Hautarzt. 1995 Apr;46(4):244-9. doi: 10.1007/s001050050248.
Keratoacanthomas are made up of the same spinocellular differentiated cell material as squamous cell carcinomas, but they differ from the latter in origin and growth properties. The majority--in our series 98% of 741 examined cases--are of the "crateriform" type, which after rapid growth during the initial stage give way to spontaneous regression, mostly with complete restoration of the cutaneous structure. Less than 2% belong to the rare destructive variants with disturbed or absent regression and persistent invasive growth. Keratoacanthoma marginatum centrifugum, mutilating keratoacanthomas and aggregated keratoacanthomas can lead to extremely severe defects. None of the "conservative" treatment methods recommended in the literature up to now has proved effective, with the exception of surgery and radiotherapy with tumour ratio doses. Many publications are obviously based on uncritically interpreted individual observations.

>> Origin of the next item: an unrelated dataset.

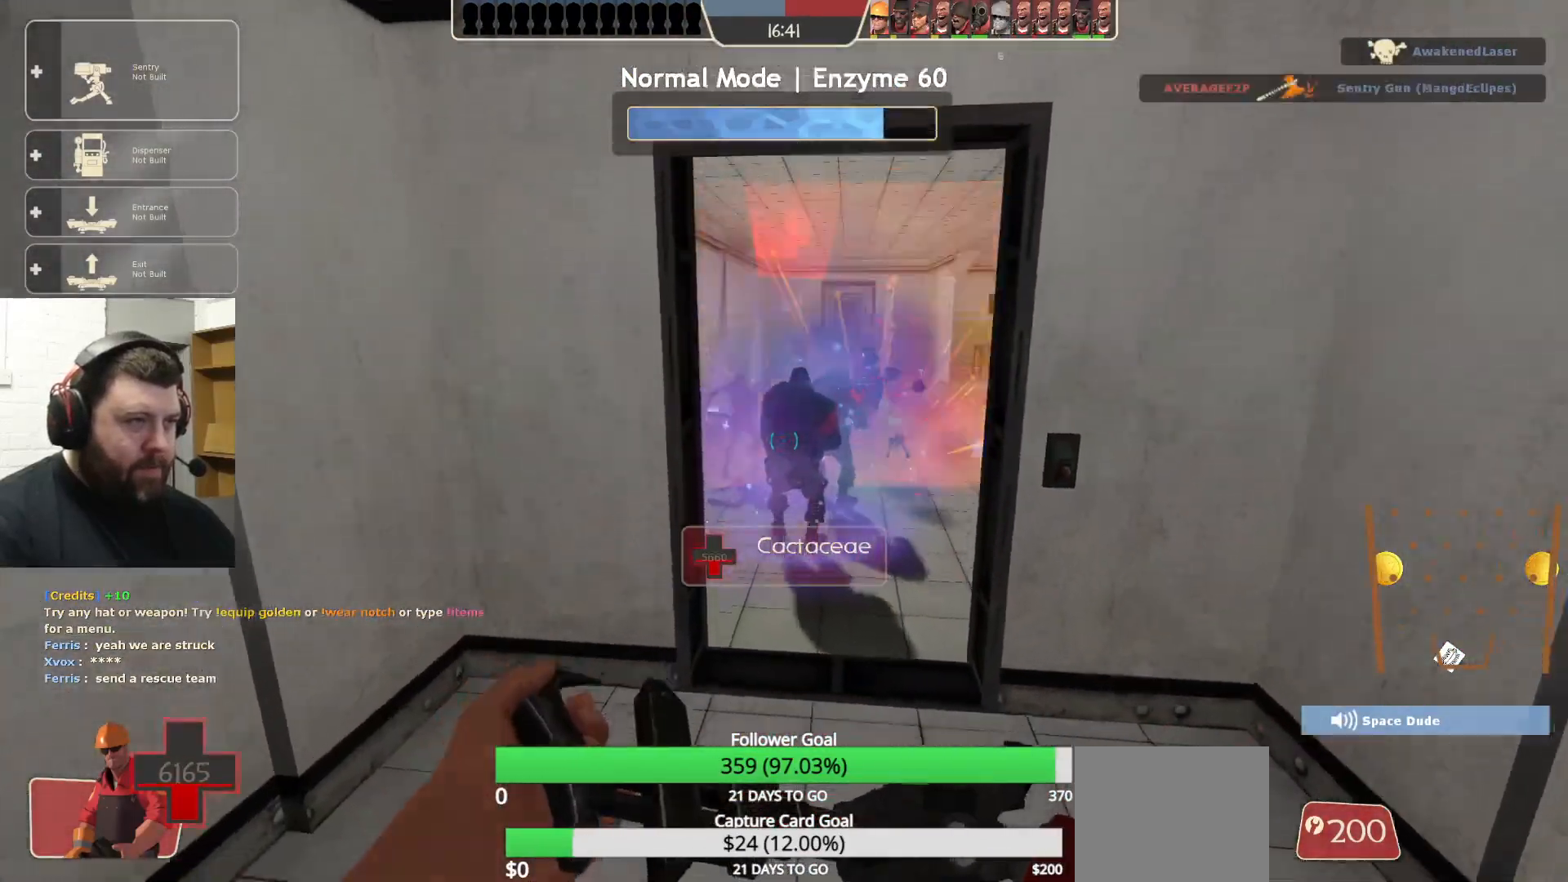
{"buttons": [], "left_stick": "up", "right_stick": "center", "events": []}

角化棘皮瘤与鳞状细胞癌一样,由相同的棘细胞分化细胞物质组成,但它们在起源和生长特性上与后者不同。大多数——在我们的系列研究中,741例受检病例中的98%——属于“火山口状”类型,在初始阶段快速生长后会自发消退,大多数情况下皮肤结构会完全恢复。不到2%属于罕见的破坏性变体,消退受阻或没有消退,持续侵袭性生长。离心性边缘性角化棘皮瘤、毁形性角化棘皮瘤和聚集性角化棘皮瘤可导致极其严重的缺损。到目前为止,文献中推荐的“保守”治疗方法,除了手术和肿瘤比例剂量的放射治疗外,没有一种被证明是有效的。许多出版物显然是基于未经批判性解释的个别观察结果。